Task requirements: For the records that follow, work out how many lines include "grupos" and give only that count.

Source texts of formatted documents:
╔══
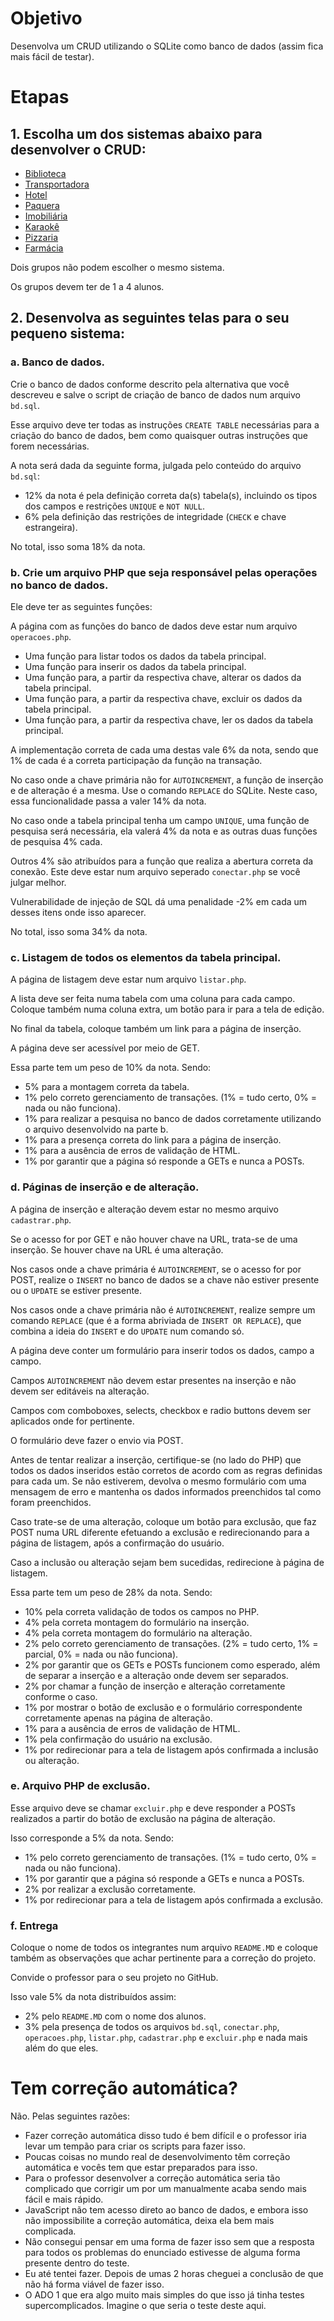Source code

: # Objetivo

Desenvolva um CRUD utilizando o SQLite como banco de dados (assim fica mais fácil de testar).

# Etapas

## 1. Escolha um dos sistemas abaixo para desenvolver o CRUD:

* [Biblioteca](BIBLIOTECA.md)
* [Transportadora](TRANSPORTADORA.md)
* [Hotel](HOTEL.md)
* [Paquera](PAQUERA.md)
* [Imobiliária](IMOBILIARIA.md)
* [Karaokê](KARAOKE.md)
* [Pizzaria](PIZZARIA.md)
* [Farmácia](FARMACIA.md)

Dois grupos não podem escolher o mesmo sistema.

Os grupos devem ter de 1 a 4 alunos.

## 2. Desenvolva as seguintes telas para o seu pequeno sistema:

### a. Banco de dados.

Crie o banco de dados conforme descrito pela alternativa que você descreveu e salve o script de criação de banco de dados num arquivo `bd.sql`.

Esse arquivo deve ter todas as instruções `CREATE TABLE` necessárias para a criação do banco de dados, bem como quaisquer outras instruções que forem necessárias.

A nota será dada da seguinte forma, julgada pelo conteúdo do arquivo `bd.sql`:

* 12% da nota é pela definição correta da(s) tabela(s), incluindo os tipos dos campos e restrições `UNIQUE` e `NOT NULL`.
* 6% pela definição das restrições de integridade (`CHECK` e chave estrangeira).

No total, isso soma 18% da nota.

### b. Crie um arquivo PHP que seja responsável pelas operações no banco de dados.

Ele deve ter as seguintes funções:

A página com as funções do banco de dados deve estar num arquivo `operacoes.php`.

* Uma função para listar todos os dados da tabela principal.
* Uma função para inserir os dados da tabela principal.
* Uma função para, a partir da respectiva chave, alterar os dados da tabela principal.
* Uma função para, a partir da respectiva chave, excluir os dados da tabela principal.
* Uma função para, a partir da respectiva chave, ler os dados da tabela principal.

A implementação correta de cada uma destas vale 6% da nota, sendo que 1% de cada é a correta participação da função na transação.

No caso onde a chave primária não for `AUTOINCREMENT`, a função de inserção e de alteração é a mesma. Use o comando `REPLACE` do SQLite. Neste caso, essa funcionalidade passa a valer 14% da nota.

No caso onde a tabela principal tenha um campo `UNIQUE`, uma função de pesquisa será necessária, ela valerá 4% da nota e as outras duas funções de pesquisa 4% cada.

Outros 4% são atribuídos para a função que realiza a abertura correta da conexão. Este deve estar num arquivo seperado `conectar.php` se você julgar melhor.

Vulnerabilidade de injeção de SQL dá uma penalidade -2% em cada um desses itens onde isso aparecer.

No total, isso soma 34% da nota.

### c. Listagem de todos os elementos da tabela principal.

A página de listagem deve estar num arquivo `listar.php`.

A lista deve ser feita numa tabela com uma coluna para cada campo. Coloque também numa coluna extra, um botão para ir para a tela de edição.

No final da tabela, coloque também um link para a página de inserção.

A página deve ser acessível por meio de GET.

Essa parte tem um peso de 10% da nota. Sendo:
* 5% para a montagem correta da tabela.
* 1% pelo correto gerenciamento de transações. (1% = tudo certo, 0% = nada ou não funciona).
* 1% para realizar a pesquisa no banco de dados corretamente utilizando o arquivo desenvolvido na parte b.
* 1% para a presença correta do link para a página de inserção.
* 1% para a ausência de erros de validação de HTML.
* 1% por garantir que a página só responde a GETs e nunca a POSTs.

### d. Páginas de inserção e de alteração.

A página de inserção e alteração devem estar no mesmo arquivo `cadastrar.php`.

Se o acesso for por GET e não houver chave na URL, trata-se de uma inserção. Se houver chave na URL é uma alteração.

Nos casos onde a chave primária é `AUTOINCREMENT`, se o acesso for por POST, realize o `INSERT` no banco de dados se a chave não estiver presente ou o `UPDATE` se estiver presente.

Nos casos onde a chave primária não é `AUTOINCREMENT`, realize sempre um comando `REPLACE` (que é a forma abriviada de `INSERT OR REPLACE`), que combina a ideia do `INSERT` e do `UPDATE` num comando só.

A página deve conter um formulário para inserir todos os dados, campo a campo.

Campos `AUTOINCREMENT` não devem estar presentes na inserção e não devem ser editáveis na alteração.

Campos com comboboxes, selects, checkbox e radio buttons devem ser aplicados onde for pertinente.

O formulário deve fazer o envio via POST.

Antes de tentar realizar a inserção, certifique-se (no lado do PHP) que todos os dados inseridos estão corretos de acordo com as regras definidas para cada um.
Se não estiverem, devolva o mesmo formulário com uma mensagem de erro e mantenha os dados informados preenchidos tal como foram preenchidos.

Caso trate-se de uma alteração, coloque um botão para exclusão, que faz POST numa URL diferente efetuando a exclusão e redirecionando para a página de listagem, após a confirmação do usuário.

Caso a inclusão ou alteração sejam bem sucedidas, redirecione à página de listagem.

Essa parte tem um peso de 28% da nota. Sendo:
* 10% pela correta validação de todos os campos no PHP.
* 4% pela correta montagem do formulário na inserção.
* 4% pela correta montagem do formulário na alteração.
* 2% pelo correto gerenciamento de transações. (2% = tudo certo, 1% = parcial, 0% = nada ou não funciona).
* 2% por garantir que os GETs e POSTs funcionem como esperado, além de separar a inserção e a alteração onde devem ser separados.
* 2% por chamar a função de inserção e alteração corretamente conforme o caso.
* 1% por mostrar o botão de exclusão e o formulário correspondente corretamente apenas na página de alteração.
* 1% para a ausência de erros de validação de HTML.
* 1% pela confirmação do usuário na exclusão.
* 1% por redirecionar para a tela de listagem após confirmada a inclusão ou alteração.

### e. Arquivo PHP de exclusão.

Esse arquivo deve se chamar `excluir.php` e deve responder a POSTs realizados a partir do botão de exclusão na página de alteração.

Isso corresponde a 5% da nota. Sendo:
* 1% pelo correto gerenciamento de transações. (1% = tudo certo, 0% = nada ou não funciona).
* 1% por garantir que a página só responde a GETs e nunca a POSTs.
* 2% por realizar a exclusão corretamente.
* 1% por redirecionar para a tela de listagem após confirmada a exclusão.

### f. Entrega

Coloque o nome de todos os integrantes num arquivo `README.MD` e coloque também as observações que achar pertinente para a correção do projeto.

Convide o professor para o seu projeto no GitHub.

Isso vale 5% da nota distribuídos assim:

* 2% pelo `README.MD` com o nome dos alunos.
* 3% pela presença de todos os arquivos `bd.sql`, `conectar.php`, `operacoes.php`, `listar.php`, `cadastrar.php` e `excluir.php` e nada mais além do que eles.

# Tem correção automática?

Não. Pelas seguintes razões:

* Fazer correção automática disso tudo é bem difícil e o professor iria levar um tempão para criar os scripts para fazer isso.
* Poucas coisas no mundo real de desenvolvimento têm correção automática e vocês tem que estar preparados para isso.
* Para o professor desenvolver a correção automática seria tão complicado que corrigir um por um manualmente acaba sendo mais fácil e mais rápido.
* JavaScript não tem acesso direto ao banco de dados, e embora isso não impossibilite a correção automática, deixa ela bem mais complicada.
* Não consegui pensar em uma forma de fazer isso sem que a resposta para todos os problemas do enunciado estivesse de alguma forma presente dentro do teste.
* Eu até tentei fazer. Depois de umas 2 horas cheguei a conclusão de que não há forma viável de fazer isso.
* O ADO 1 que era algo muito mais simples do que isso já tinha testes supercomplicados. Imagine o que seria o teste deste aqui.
╚══
Reply: 2